The break-even point
The break-even point (BEP) represents the sales amount needed to cover total costs, be they fixed or variable.
To determine the break-even point for sales of a product, the equation is (Unit Sales x Price) = (Unit Sales x Unit Variable Cost) + Fixed Expenses

Of course, BEP is only achievable if a firm’s prices are higher than the variable cost per unit. This figure is important to CVP analysis because it allows businesses to make decisions on fixed costs and set prices.

Break-even analysis in and of itself is a very powerful tool and yet is surprisingly underutilised by businesses. It provides a tangible understanding of the relationship between costs, sales and profit.

A business sells a product at £100. The variable cost per unit is £50. Fixed costs are £10,000. The breakeven formula for this company is: Revenue (Unit Sales x £100 = variable costs (Unit Sales) + fixed costs (£10,000). So the number of unit sales required to break even would be 200.

Contribution Margin
The contribution margin is the amount remaining after deducting variable expenses from the sales revenue. So in the example above, the contribution margin would be £50 (a unit price of £100 minus the variable cost of £50). This would mean that after reaching BEP, each unit sold would contribute £50 towards profits.

In order for businesses to calculate CVP and BEP effectively, it is essential that they have a full understanding of their variable and fixed costs. If these figures are not well maintained and accurate, the analysis can lead to poor business decisions being made.
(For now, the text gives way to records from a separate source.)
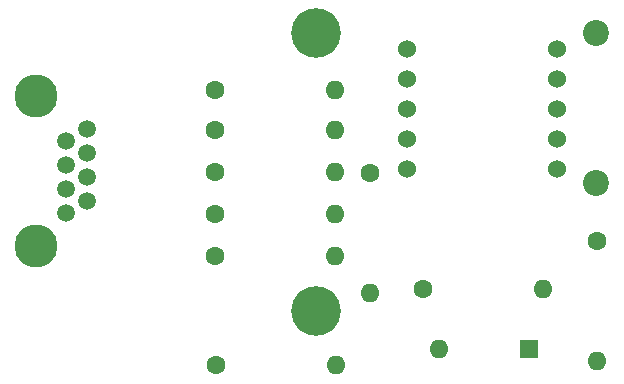
<source format=gbr>
%TF.GenerationSoftware,KiCad,Pcbnew,(6.0.9)*%
%TF.CreationDate,2022-12-29T15:09:43-06:00*%
%TF.ProjectId,Mr_Radar_Kit,4d725f52-6164-4617-925f-4b69742e6b69,rev?*%
%TF.SameCoordinates,Original*%
%TF.FileFunction,Soldermask,Bot*%
%TF.FilePolarity,Negative*%
%FSLAX46Y46*%
G04 Gerber Fmt 4.6, Leading zero omitted, Abs format (unit mm)*
G04 Created by KiCad (PCBNEW (6.0.9)) date 2022-12-29 15:09:43*
%MOMM*%
%LPD*%
G01*
G04 APERTURE LIST*
%ADD10C,1.600000*%
%ADD11O,1.600000X1.600000*%
%ADD12R,1.600000X1.600000*%
%ADD13C,1.501140*%
%ADD14C,3.649980*%
%ADD15C,1.524000*%
%ADD16C,4.200000*%
%ADD17C,2.200000*%
G04 APERTURE END LIST*
D10*
%TO.C,R9*%
X143560800Y-70205600D03*
D11*
X143560800Y-80365600D03*
%TD*%
D10*
%TO.C,R8*%
X130505200Y-86461600D03*
D11*
X140665200Y-86461600D03*
%TD*%
D10*
%TO.C,R5*%
X130429000Y-73660000D03*
D11*
X140589000Y-73660000D03*
%TD*%
D10*
%TO.C,R2*%
X130429000Y-66548000D03*
D11*
X140589000Y-66548000D03*
%TD*%
D12*
%TO.C,SW1*%
X157056500Y-85090000D03*
D11*
X149436500Y-85090000D03*
%TD*%
D10*
%TO.C,R4*%
X130429000Y-63119000D03*
D11*
X140589000Y-63119000D03*
%TD*%
D10*
%TO.C,R6*%
X130429000Y-77216000D03*
D11*
X140589000Y-77216000D03*
%TD*%
D13*
%TO.C,J1*%
X117856000Y-73533000D03*
X119634000Y-72517000D03*
X117856000Y-71501000D03*
X119634000Y-70485000D03*
X117856000Y-69469000D03*
X119634000Y-68453000D03*
X117856000Y-67437000D03*
X119634000Y-66421000D03*
D14*
X115316000Y-76327000D03*
X115316000Y-63627000D03*
%TD*%
D10*
%TO.C,R3*%
X162814000Y-75946000D03*
D11*
X162814000Y-86106000D03*
%TD*%
D10*
%TO.C,R1*%
X130429000Y-70104000D03*
D11*
X140589000Y-70104000D03*
%TD*%
D15*
%TO.C,U1*%
X146662000Y-59643000D03*
X146662000Y-62183000D03*
X146662000Y-64723000D03*
X146662000Y-67263000D03*
X146662000Y-69803000D03*
X159362000Y-69803000D03*
X159362000Y-67263000D03*
X159362000Y-64723000D03*
X159362000Y-62183000D03*
X159362000Y-59643000D03*
%TD*%
D10*
%TO.C,R7*%
X148082000Y-80010000D03*
D11*
X158242000Y-80010000D03*
%TD*%
D16*
%TO.C,BT1*%
X139005000Y-58354000D03*
X139005000Y-81854000D03*
D17*
X162725000Y-58354000D03*
X162725000Y-71054000D03*
%TD*%
M02*

</source>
CVP also relies on certain assumptions in order to work effectively. For example, it works on the assumption that costs of costs such as property, electricity and salary all remain the same. In reality these prices fluctuate, sometimes significantly, so it is important that a company either build these variables into their model or uses CVP in conjunction with other tools for making business decisions.

Advanced profit analysis and ‘What-if’ Analysis
The above method is fine for small or simple businesses but as a company grows, so too do the variables, the product range and so on. CVP is also not suitable for businesses that are dealing with multiple product lines. For example, restaurants are likely to have multiple menu items with variable cost ratios. For organisations who need a highly-detailed profit analysis, advanced models can be built. Increasingly companies are collecting data which can be fed into these models to give businesses a multi-dimensional overview of the organisation, identifying both profit drivers and weaknesses which need to be addressed.

These figures can be drilled down to a granular level, allowing businesses to understand exactly what is and isn’t working.
The software packages available to handle complex analysis frequently offer organisations ‘What-if analysis’ too, allowing them to generate and compare scenarios to maximise profitability.

Profitability analysis is essentially about understanding what drives revenues, cost and how this relates to products and customers. By being aware of what is genuinely driving profitability, organisations can make tangible and significant improvements to their bottom line.

Recognising the limitations of CVP analysis
CVP and breakeven analysis can be essential tools for management, but its limitations should be recognised. Despite the specific data and attention to detail needed to gain insight, the most that one can hope for is approximate answers to hypothetical questions. It is therefore essential that managers exercise caution when basing decisions on such analysis.